Plaquemine Archaeology
Author | : Mark A. Rees |
Publisher | : University of Alabama Press |
Total Pages | : 282 |
Release | : 2007 |
Genre | : History |
ISBN | : 0817353666 |
First major work to deal solely with the Plaquemine societies. Plaquemine, Louisiana, about 10 miles south of Baton Rouge on the banks of the Mississippi River, seems an unassuming southern community for which to designate an entire culture. Archaeological research conducted in the region between 1938 and 1941, however, revealed distinctive cultural materials that provided the basis for distinguishing a unique cultural manifestation in the Lower Mississippi Valley.
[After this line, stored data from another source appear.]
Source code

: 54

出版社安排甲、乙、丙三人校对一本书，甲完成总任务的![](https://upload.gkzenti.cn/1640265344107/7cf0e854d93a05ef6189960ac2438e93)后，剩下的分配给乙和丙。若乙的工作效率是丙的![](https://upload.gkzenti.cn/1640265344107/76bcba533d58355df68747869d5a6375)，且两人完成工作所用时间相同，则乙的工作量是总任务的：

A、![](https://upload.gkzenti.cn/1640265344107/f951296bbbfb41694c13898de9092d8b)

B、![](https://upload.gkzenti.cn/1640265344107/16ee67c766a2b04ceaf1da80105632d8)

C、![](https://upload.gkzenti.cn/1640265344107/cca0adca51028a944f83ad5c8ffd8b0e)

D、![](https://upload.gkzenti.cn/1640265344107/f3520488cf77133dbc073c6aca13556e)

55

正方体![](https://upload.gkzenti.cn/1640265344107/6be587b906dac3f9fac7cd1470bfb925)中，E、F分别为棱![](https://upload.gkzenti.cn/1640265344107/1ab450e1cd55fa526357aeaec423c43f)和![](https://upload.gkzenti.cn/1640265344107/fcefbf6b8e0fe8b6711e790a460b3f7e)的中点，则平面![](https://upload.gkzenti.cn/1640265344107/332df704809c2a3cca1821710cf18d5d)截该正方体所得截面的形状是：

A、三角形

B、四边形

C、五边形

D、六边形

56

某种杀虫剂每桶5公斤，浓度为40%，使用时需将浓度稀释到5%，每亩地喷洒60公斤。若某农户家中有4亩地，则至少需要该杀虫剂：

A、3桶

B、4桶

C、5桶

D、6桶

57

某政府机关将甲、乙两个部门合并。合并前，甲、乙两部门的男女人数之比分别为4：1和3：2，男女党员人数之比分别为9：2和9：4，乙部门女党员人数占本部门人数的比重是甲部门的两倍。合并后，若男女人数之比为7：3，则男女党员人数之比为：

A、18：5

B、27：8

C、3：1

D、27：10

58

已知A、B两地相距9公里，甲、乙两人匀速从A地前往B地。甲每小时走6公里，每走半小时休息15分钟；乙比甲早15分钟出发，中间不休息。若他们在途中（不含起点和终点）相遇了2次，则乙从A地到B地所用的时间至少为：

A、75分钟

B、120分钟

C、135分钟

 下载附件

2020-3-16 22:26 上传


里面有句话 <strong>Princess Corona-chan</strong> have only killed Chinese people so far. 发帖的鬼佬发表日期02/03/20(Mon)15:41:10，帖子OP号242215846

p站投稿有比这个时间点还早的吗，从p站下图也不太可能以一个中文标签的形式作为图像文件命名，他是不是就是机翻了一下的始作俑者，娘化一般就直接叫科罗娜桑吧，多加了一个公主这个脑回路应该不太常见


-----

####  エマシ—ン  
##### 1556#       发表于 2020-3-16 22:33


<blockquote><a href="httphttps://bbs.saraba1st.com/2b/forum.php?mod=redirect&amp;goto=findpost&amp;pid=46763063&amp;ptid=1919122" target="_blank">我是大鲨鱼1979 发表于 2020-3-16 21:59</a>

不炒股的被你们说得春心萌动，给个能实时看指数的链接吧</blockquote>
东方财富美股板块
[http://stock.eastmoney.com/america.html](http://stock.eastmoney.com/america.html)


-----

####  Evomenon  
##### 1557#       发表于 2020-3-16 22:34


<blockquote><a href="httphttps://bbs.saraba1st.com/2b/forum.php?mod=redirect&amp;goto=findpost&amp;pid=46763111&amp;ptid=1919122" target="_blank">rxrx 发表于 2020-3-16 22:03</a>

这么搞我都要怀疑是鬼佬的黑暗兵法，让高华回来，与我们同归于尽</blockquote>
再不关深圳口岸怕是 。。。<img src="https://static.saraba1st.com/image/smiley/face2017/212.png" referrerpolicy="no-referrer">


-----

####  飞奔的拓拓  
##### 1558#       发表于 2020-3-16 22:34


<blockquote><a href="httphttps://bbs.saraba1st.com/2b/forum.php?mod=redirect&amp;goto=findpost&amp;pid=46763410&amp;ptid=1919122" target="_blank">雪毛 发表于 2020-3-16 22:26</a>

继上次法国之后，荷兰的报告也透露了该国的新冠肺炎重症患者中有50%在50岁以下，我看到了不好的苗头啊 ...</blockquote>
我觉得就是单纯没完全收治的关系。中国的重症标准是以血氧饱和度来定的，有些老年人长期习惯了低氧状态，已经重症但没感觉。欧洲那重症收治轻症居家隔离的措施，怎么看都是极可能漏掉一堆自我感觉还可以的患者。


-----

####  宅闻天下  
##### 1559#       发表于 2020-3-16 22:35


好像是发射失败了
Plaquemine was first cited in the archaeological literature by James Ford and Gordon Willey in their 1941 synthesis of eastern U.S. prehistory. Lower Valley researchers have subsequently grappled with where to place this culture in the local chronology based on its ceramics, earthen mounds, and habitations. Plaquemine cultural materials share some characteristics with other local cultures but differ significantly from Coles Creek and Mississippian cultures of the Southeast. Plaquemine has consequently received the dubious distinction of being defined by the characteristics it lacks, rather than by those it possesses. The current volume brings together eleven leading scholars devoted to shedding new light on Plaquemine and providing a clearer understanding of its relationship to other Native American cultures. The authors provide a thorough yet focused review of previous research, recent revelations, and directions for future research. They present pertinent new data on cultural variability and connections in the Lower Mississippi Valley and interpret the implications for similar cultures and cultural relationships. This volume finally places Plaquemine on the map, incontrovertibly demonstrating the accomplishments and importance of Plaquemine peoples in the long history of native North America.